Derbel Houssemeddine, Kinnear Evan, Wong Justin J-L, Liu Qian
Nevada Institute of Personalized Medicine, University of Nevada, Las Vegas, 4505 S Maryland Pkwy, Las Vegas, NV 89154, USA.
Epigenetics and RNA Biology Laboratory, School of Medical Sciences, The University of Sydney, Camperdown, NSW 2050, Australia.
bioRxiv. 2025 Jul 5:2025.07.01.662655. doi: 10.1101/2025.07.01.662655.

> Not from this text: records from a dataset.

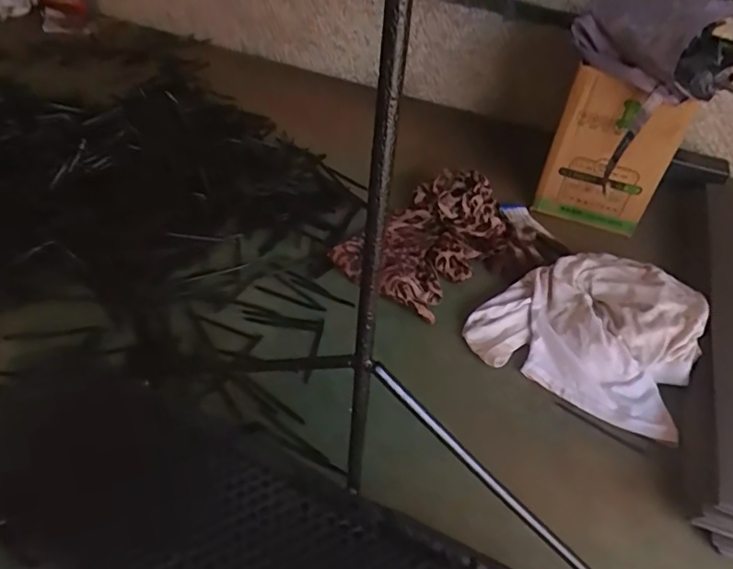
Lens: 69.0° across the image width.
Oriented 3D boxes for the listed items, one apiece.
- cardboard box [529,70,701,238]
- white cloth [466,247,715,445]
[{"bbox_3d":[0.348,-0.172,0.770,0.163,0.221,0.050,15,44,9],"label":"cardboard box"},{"bbox_3d":[0.279,0.039,0.672,0.251,0.064,0.240,24,46,18],"label":"white cloth"}]

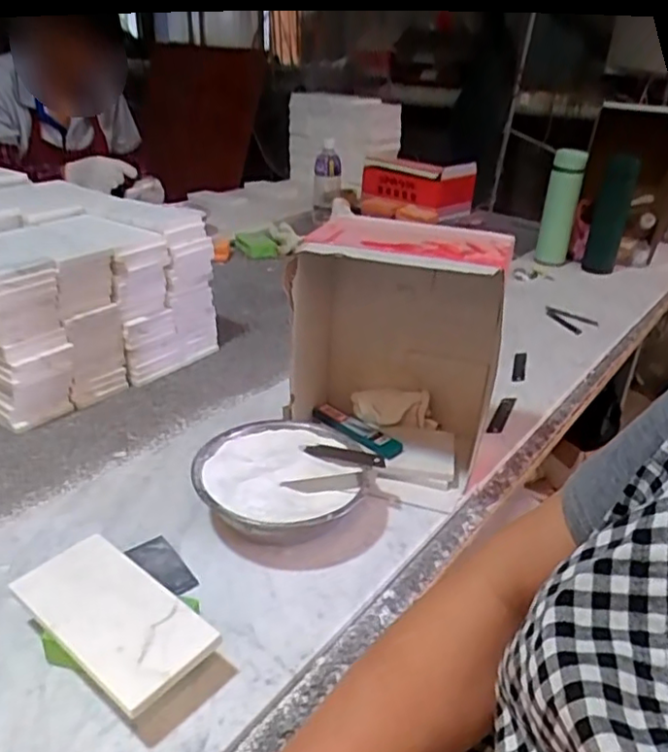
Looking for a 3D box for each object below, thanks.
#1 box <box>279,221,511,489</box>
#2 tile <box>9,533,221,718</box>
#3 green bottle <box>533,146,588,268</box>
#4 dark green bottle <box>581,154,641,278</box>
[{"bbox_3d":[0.068,-0.024,0.672,0.211,0.248,0.132,7,27,9],"label":"box"},{"bbox_3d":[-0.158,0.168,0.461,0.149,0.012,0.077,23,34,33],"label":"tile"},{"bbox_3d":[0.498,-0.372,1.415,0.068,0.228,0.080,13,30,18],"label":"green bottle"},{"bbox_3d":[0.583,-0.335,1.365,0.069,0.237,0.060,15,6,23],"label":"dark green bottle"}]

DNA methylation is a fundamental epigenetic mechanism, and its significant changes (i.e., differential methylation) regulate gene expression, cell-type specification and disease progression without altering the underlying DNA sequence. Differential methylation was usually detected via existing statistical tools by comparing two groups of methyomes (i.e. whole-genome methylation profiles) and has wide applications of various downstream investigations for human disease studies. However, few toolboxes were available to efficiently streamline methylation investigation by integrating robust detection, annotation and visualization of differential methylation. Also, differential methylation detected via tools has poor reproducibility and no tools were tested on the increasing volume of long read methylomes. To address these issues, we introduced DiffMethylTools, an end-to-end solution to eliminate analytical and computational difficulties for differential methylation dissection. Comparison of detection performance on six datasets including three long-read methylomes demonstrated that DiffMethylTools achieved overall better performance of detecting differential methylation than existing tools like MethylKit, DSS, MethylSig, and bsseq. Besides, DiffMethylTools supported versatile input formats for seamless transition from upstream methylation detection tools, and offered diverse annotations and visualizations to facilitate downstream investigations. DiffMethylTools therefore offered a robust, interpretable, and user-friendly solution for differential methylation investigation, benefiting the dissection of methylation's roles in human disease studies.
DNA甲基化是一种基本的表观遗传机制,其显著变化(即差异甲基化)可在不改变基础DNA序列的情况下调节基因表达、细胞类型特异性和疾病进展。差异甲基化通常通过现有的统计工具,通过比较两组甲基化组(即全基因组甲基化图谱)来检测,并且在人类疾病研究的各种下游研究中具有广泛应用。然而,很少有工具包能够通过整合强大的差异甲基化检测、注释和可视化功能来有效地简化甲基化研究。此外,通过工具检测到的差异甲基化具有较差的可重复性,并且没有工具在不断增加的长读甲基化组上进行测试。为了解决这些问题,我们引入了DiffMethylTools,这是一种端到端的解决方案,可消除差异甲基化剖析中的分析和计算困难。在包括三个长读甲基化组在内的六个数据集上对检测性能进行比较表明,DiffMethylTools在检测差异甲基化方面比MethylKit、DSS、MethylSig和bsseq等现有工具具有更好的整体性能。此外,DiffMethylTools支持多种输入格式,以便与上游甲基化检测工具无缝过渡,并提供各种注释和可视化功能以促进下游研究。因此,DiffMethylTools为差异甲基化研究提供了一种强大、可解释且用户友好的解决方案,有助于剖析甲基化在人类疾病研究中的作用。